Erniedrigung ist die Möglichkeit einer machtvollen Person, andere Menschen zu demütigen, zu beschämen oder mit Verachtung zu überziehen.

Erniedrigung als Rollenspiel

Wenn Menschen an Rollenspiele denken, fällt vielen die „Domina“ ein, die gerne mit Peitsche oder Rohrstock abgebildet wird. Aber das ist eher ein Klischee - Rollenspiele richten sich oftmals an die „ganze Person“ und berühren sowohl den Körper wie die Psyche. Bild: Beispiele der Häufigkeit (Fantasien als Basis)

Was ist erotisch an der Erniedrigung?

Viele Menschen fragen sich, warum auch Erniedrigung im Rollenspiel als „erotisch“ gelten können. Und wer im privaten Bereich (beispielsweise bei Liebes- oder Ehepaaren) an Rollenspiele denkt, wir sich fragen, ob solche Spiele auch „privat“ durchgeführt werden können.
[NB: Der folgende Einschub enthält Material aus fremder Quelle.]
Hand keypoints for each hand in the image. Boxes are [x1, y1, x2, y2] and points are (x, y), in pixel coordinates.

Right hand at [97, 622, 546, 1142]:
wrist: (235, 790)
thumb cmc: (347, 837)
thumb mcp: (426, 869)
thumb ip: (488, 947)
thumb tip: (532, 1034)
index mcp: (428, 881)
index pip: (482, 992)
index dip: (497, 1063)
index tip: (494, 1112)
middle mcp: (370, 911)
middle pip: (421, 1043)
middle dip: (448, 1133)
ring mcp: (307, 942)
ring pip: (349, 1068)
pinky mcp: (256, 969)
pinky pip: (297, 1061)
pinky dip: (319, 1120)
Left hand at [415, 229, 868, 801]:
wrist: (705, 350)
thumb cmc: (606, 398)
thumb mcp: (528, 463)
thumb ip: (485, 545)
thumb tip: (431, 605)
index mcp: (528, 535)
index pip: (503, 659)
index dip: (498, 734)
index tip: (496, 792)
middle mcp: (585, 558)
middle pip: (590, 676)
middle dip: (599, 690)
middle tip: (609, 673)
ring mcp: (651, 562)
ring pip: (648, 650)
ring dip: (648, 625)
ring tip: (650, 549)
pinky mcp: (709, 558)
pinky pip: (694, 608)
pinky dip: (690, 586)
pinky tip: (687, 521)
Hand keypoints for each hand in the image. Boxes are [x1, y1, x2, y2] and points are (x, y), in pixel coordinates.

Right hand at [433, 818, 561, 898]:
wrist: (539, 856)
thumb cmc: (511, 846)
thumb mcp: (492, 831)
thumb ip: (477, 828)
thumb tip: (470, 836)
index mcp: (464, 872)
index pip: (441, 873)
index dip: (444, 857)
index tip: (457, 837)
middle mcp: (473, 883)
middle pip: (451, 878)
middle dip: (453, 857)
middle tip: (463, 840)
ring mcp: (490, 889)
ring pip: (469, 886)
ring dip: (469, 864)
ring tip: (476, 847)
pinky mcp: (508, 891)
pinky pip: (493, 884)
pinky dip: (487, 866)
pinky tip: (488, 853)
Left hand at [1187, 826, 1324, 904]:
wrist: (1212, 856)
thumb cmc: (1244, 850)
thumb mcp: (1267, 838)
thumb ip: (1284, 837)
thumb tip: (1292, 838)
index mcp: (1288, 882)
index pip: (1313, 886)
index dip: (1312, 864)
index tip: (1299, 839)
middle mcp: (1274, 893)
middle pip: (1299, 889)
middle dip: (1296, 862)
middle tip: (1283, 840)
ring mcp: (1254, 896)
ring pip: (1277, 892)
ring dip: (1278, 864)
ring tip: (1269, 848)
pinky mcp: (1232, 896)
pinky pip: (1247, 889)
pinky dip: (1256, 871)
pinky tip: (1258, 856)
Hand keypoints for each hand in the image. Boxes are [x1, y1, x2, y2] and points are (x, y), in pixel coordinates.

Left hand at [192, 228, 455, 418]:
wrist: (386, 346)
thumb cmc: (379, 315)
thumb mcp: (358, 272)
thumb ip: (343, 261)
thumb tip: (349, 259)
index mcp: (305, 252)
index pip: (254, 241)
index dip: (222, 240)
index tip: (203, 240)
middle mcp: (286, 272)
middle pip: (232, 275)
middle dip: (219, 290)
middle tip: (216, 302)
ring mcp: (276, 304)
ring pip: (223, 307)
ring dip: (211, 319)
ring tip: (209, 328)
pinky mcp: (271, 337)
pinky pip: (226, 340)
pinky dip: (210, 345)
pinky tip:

Genau zu klären ist dies nicht, aber es gibt Anhaltspunkte:

  1. Zunächst ist vielen Säugetieren (also auch Primaten und Menschen) angeboren, sich spielerisch einzuordnen, als auch, sich „unterzuordnen“. Ein Spruch, der gelegentlich auch beim gewöhnlichen Sex fällt, ist „Mach mit mir, was du willst.“
  2. In bestimmten Situationen empfinden wir Menschen „Scham“. Diese Eigenschaft spielerisch zu nutzen, kann dies sehr reizvoll und erregend sein.
  3. Wer heftige Scham oder gar Schuld empfindet (zum Beispiel wegen seiner Nacktheit, körperlicher Mängel oder einfach wegen bestimmter Gedanken), kann diese ablegen, indem er sie mit jemandem auslebt.
  4. In manchen Fällen ist es einfach der Wunsch, einer betont schönen Frau oder einem besonders ansehnlichen Mann „zu Füßen zu liegen“.
  5. Fetischistische Handlungen zu erproben und dabei den Grad der Lust festzustellen, kann ein weiterer Grund sein.
  6. Vielfach werden Erniedrigungen, verbal wie körperlich nachgespielt, weil, sie der/die Betreffende sie erfahren oder „nochmals“ erfahren will.
  7. Bei Körperstrafen ist es möglich, dass sie im Zusammenhang mit Ereignissen nachgespielt werden, zum Beispiel „unartig gewesen zu sein“.

Das alles gilt zwar als ungewöhnlich, kann aber nachvollzogen werden. Tatsächlich sind in den sieben Punkten häufige Fantasien enthalten.

Extreme Rollenspiele - nicht für alle Menschen denkbar

Extremer sind Rollenspiele, in denen heftige Unterwerfungen erprobt werden, also Fesselungen, „Keuschhaltung“, „Besudelungen“ oder etwas Ähnliches. Ebenso gehören Rollenspiele dazu, die mit dem „Beichten der Sünden“ zu tun haben oder damit, „in Tränen aufgelöst“ zu sein.

Solche Rollenspiele gehören in der Regel nicht mehr zu den Möglichkeiten, die Ehe- oder Liebespaare einander zumuten.